Data from the National Health Interview Survey (NHIS) finds nearly a third of all American adult smokers smoke menthol cigarettes. In a 2015 NHIS survey, “of the 36.5 million American adult smokers, about 10.7 million reported that they smoked menthol cigarettes,” and white menthol smokers “far outnumbered” the black and African American menthol smokers.[xxxi]
Although lawmakers believe banning menthol cigarettes will deter persons from smoking those, such a ban will likely lead to black markets. A 2012 study featured in the journal Addiction found a quarter of menthol smokers surveyed indicated they would find a way to purchase, even illegally, menthol cigarettes should a menthol ban go into place.[xxxii] Further, there is little evidence that smokers would actually quit under a menthol ban. A 2015 study in Nicotine & Tobacco Research found only 28 percent of menthol smokers would give up cigarettes if menthol cigarettes were banned.[xxxiii]
Moreover, there is no evidence to suggest that menthol cigarettes lead to youth tobacco use. Analysts at the Reason Foundation examined youth tobacco rates and menthol cigarette sales.[xxxiv] The authors of the 2020 report found that states “with more menthol cigarette consumption relative to all cigarettes have lower rates of child smoking.” Indeed, the only “predictive relationship” is between child and adult smoking rates, finding that “states with higher rates of adult use cause higher rates of youth use.”
Lawmakers should take note that menthol sales bans will strain minority communities. Although white Americans smoke more menthol cigarettes than black or African Americans, “black smokers [are] 10-11 times more likely to smoke” menthol cigarettes than white smokers.[xxxv]
Given African Americans’ preference for menthol cigarettes, a ban on menthol cigarettes would force police to further scrutinize African Americans and likely lead to unintended consequences.

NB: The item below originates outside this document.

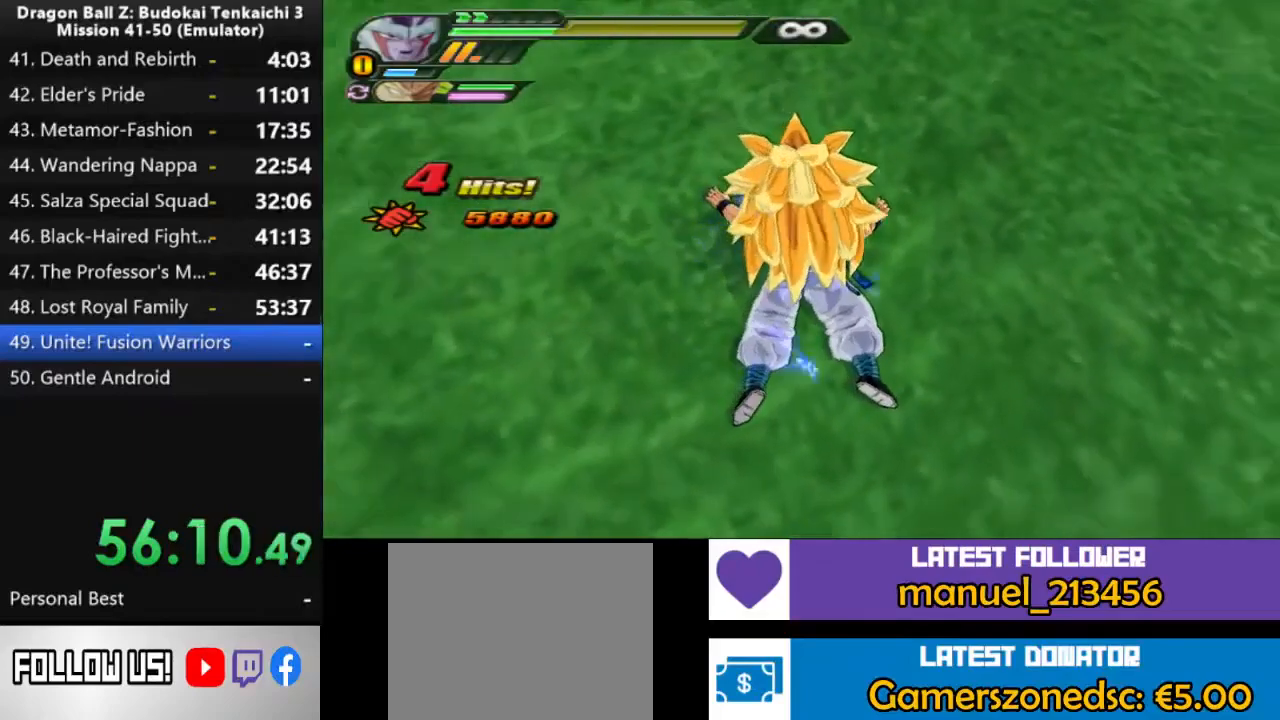
{"dt_ms": 500, "buttons": [], "left_stick": "center", "right_stick": "center", "events": []}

A 2015 analysis from the National Research Council examined characteristics in the illicit tobacco market.[xxxvi] The researchers found that although lower income persons were less likely to travel to purchase lower-taxed cigarettes, “having a higher share of non-white households was associated with a lower probability of finding a local tax stamp” and “neighborhoods with higher proportions of minorities are more likely to have formal or informal networks that allow circumvention of the cigarette taxes.”
Lawmakers in Maine should reexamine the case of Eric Garner, a man killed in 2014 while being arrested for selling single cigarettes in the city. In a 2019 letter to the New York City council, Garner’s mother, as well as Trayvon Martin’s mother, implored officials to “pay very close attention to the unintended consequences of a ban on menthol cigarettes and what it would mean for communities of color.”[xxxvii] Both mothers noted that a menthol ban would “create a whole new market for loosies and re-introduce another version of stop and frisk in black, financially challenged communities.”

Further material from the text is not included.